I am trying to run a basic example of parallel computing on the GPU with OpenMP. I have a Windows OS and I compile using ifx/ifort.
The code is the following:
program matrix_multiply
use omp_lib
implicit none
integer :: i, j, k, myid, m, n
real, allocatable, dimension(:,:) :: a, b, c, c_serial
!
! Different Intel GPUs have varying amounts of memory. If the program
! fails at runtime, try decreasing the value of "n".
!
n = 2600
myid = OMP_GET_THREAD_NUM()
if (myid .eq. 0) then
print *, 'matrix size ', n
print *, 'Number of CPU procs is ', OMP_GET_NUM_THREADS()

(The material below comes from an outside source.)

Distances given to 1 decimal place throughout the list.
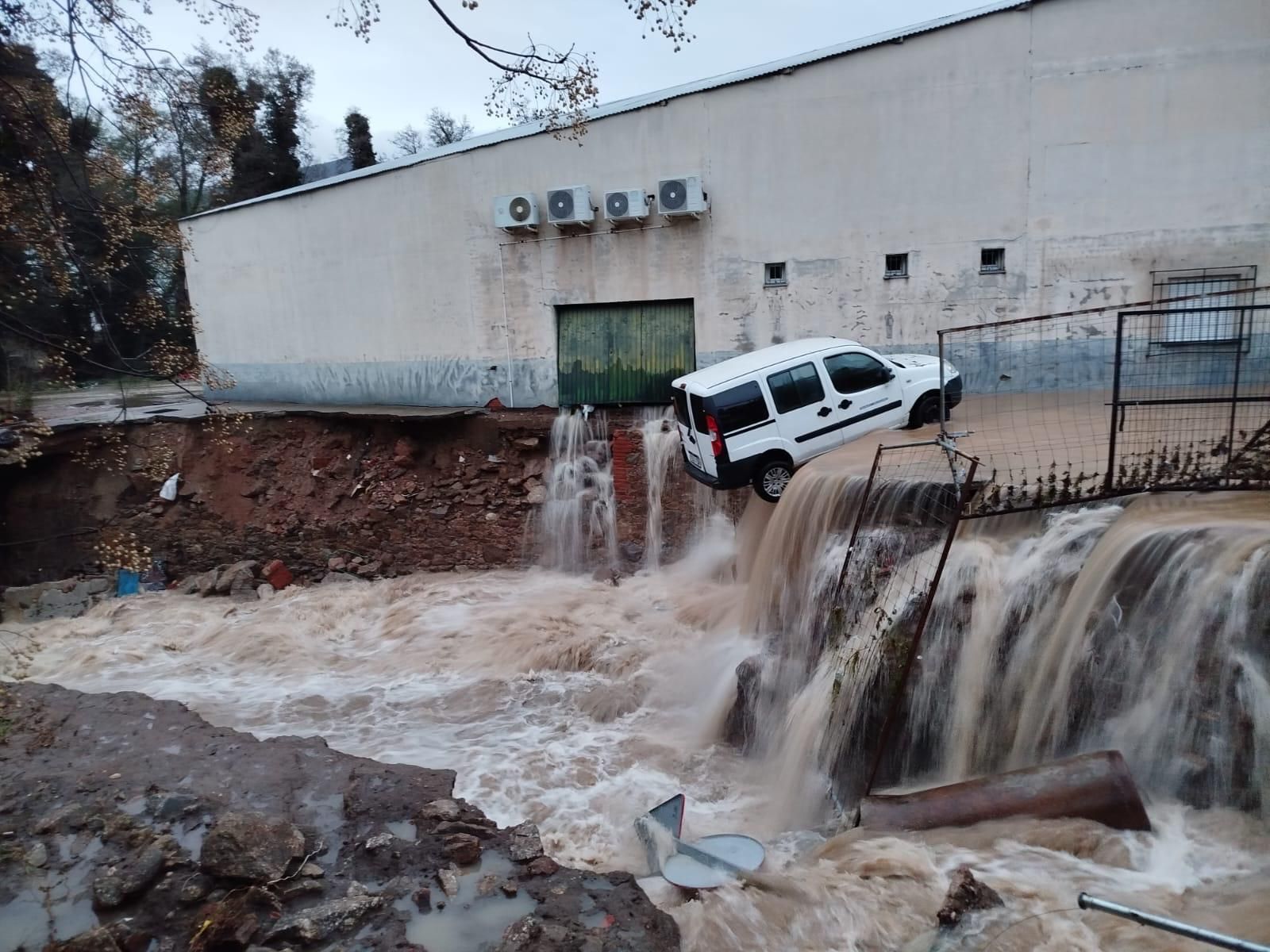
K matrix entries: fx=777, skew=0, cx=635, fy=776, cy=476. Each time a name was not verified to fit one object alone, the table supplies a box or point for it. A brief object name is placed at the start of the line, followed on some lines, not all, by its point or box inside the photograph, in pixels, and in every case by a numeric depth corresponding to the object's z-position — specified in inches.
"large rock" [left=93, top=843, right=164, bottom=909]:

print *, 'Number of OpenMP Device Available:', omp_get_num_devices()
!$omp target
if (OMP_IS_INITIAL_DEVICE()) then
print *, ' Running on CPU'
else
print *, ' Running on GPU'
endif
!$omp end target
endif
allocate( a(n,n), b(n,n), c(n,n), c_serial(n,n))
! Initialize matrices
do j=1,n
do i=1,n
a(i,j) = i + j - 1
b(i,j) = i - j + 1
enddo
enddo
c = 0.0
c_serial = 0.0
!$omp target teams map(to: a, b) map(tofrom: c)
!$omp distribute parallel do SIMD private(j, i, k)
! parallel compute matrix multiplication.
do j=1,n
do i=1,n
do k=1,n
c(i,j) = c(i,j) + a(i,k) * b(k,j)
enddo
enddo
enddo
!$omp end target teams
! serial compute matrix multiplication
do j=1,n
do i=1,n
do k=1,n
c_serial(i,j) = c_serial(i,j) + a(i,k) * b(k,j)
enddo
enddo
enddo
! verify result
do j=1,n
do i=1,n
if (c_serial(i,j) .ne. c(i,j)) then
print *,'FAILED, i, j, c_serial(i,j), c(i,j) ', i, j, c_serial(i,j), c(i,j)
exit
endif
enddo
enddo
print *,'PASSED'
end program matrix_multiply
I compile using the following makefile
# Select Compiler
COMPILER = ifx
SWITCH = -QxHost /Qopenmp -fopenmp-targets=spir64
#SWITCH = /Qmkl /Qopenmp /warn:all /check:all /traceback /heap-arrays0
#GARBAGE = /fast /Qparallel /Qipo /Qprec-div- /QxHost /heap-arrays0
SRCS = src\03_mm_GPU.f90
EXEC = exe\run_win.exe
ifort:
$(COMPILER) -fpp $(SWITCH) $(SRCS) -o $(EXEC)
# Cleaning everything
clean:
del *.mod
del *.obj
del *.pdb
del *.ilk
del $(EXEC)
#To compile in Mac, type:
# $ make -f makefile_mac
#To compile in Windows, type:
# $ nmake /f makefile_win
# option flag /heap-arrays0
# to store all arrays on the heap
# see https://community.intel.com/t5/Intel-Fortran-Compiler/allocatable-automatic-stack-heap/m-p/1229091#M152713
The source for this example is from “guided_matrix_mul_OpenMP” which was freely available on the web some time ago (I wasn’t able to find it again online). I adopted it with minor modifications.
When I compile the code (with ifx or with ifort, it doesn’t matter), I get the following warning:
ifx -fpp -QxHost /Qopenmp -fopenmp-targets=spir64 src\03_mm_GPU.f90 -o exe\run_win.exe
Intel(R) Fortran Compiler for applications running on Intel(R) 64, Version 2022.2.0 Build 20220730
Copyright (C) 1985-2022 Intel Corporation. All rights reserved.
ifx: command line warning #10006: ignoring unknown option '/fopenmp-targets=spir64'
Then the code runs with the following output on the screen:
matrix size 2600
Number of CPU procs is 1
Number of OpenMP Device Available: 0
Running on CPU
PASSED
but it does not do any parallelization and it ignores the !$omp target
directives. Since I’m new to this type of parallelization (I am familiar with OpenMP on the cpu only), any help would be greatly appreciated!